Bagi eks WNI dan keturunan eks WNI, terdapat persyaratan tambahan berupa bukti penghasilan minimum sekitar USD 1.500 per bulan atau USD 15.000 per tahun, serta jaminan keimigrasian berupa komitmen investasi atau kepemilikan properti bernilai tinggi. Jaminan tersebut bersifat refundable dan tidak berlaku bagi pemohon GCI melalui skema penyatuan keluarga.

Sementara itu, pemohon dengan keahlian khusus diwajibkan melampirkan surat undangan atau keterangan urgensi dari pemerintah pusat sebagai penjamin. Skema ini memungkinkan pemohon tinggal jangka panjang di Indonesia dengan proses layanan yang terintegrasi dan berbasis digital.

Menteri Imigrasi dan Pemasyarakatan Agus Andrianto menegaskan, kebijakan GCI sejalan dengan arah kebijakan pemerintah tahun 2026.

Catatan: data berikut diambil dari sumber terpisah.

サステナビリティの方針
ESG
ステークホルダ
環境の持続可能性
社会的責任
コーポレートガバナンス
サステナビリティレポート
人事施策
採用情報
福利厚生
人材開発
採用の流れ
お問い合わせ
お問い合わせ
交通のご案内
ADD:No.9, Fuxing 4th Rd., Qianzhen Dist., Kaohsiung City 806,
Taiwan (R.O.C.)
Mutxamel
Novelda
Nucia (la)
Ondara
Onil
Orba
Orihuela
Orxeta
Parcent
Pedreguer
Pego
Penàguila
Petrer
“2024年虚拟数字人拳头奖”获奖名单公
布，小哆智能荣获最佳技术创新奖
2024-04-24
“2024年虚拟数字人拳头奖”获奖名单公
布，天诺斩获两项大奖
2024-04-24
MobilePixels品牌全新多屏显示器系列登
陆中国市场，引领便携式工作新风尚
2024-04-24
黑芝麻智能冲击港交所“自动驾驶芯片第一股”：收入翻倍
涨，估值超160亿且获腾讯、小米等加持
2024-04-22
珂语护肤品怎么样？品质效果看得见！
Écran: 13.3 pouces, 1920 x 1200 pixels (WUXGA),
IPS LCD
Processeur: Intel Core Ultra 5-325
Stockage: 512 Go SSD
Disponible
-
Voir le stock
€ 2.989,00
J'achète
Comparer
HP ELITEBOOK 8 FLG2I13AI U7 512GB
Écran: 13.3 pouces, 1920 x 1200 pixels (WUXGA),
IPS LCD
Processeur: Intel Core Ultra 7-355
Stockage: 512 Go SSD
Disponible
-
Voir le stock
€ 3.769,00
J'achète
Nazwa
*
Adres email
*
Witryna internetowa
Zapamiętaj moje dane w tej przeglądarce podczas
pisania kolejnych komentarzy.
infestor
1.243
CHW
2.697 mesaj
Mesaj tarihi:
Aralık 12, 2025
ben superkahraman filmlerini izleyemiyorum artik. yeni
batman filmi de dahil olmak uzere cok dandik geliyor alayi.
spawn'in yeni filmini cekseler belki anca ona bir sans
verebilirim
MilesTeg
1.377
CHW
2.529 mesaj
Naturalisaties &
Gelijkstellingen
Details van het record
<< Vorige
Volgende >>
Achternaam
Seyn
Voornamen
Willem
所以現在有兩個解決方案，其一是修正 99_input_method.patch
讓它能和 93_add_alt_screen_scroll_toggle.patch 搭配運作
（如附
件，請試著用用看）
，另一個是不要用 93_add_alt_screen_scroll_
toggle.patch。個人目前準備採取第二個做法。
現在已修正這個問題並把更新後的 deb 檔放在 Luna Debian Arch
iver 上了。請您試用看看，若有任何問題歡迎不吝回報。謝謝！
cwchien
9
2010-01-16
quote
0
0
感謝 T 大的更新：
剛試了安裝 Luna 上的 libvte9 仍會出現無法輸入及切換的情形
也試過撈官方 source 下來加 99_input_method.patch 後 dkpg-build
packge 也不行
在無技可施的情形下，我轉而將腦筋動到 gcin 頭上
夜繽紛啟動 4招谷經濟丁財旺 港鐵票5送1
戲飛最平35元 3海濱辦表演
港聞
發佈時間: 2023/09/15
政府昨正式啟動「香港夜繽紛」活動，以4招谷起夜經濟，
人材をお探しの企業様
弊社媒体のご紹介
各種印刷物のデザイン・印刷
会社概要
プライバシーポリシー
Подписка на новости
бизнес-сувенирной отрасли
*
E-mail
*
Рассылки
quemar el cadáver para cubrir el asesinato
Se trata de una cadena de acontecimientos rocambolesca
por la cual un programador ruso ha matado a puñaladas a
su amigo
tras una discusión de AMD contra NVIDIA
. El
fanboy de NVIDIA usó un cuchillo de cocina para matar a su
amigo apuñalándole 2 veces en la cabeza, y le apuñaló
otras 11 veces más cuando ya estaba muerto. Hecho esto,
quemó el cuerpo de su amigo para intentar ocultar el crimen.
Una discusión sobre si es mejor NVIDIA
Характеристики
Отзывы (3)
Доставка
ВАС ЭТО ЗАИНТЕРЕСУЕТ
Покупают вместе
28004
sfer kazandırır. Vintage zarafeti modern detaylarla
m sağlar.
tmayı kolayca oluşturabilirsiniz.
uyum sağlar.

“Transformasi layanan dan pemanfaatan teknologi menjadi fondasi utama pelayanan publik yang modern dan berdampak langsung. GCI kami bangun melalui ekosistem digital yang terhubung untuk mendorong kontribusi nyata diaspora bagi pembangunan nasional,” ujarnya.

Selain meresmikan GCI, pemerintah juga meluncurkan 18 kantor imigrasi baru di berbagai provinsi guna memperluas jangkauan layanan paspor, izin tinggal, dan pengawasan keimigrasian, terutama di wilayah yang selama ini memiliki keterbatasan fasilitas.

Yuldi Yusman menegaskan, penguatan layanan digital dan perluasan struktur organisasi akan terus dilakukan secara berkelanjutan.

“Kami ingin memastikan layanan imigrasi hadir secara relevan, cepat, dan mampu menjawab tantangan kejahatan lintas negara. Ke depan, kolaborasi, teknologi, dan kapasitas SDM akan terus diperkuat,” pungkasnya.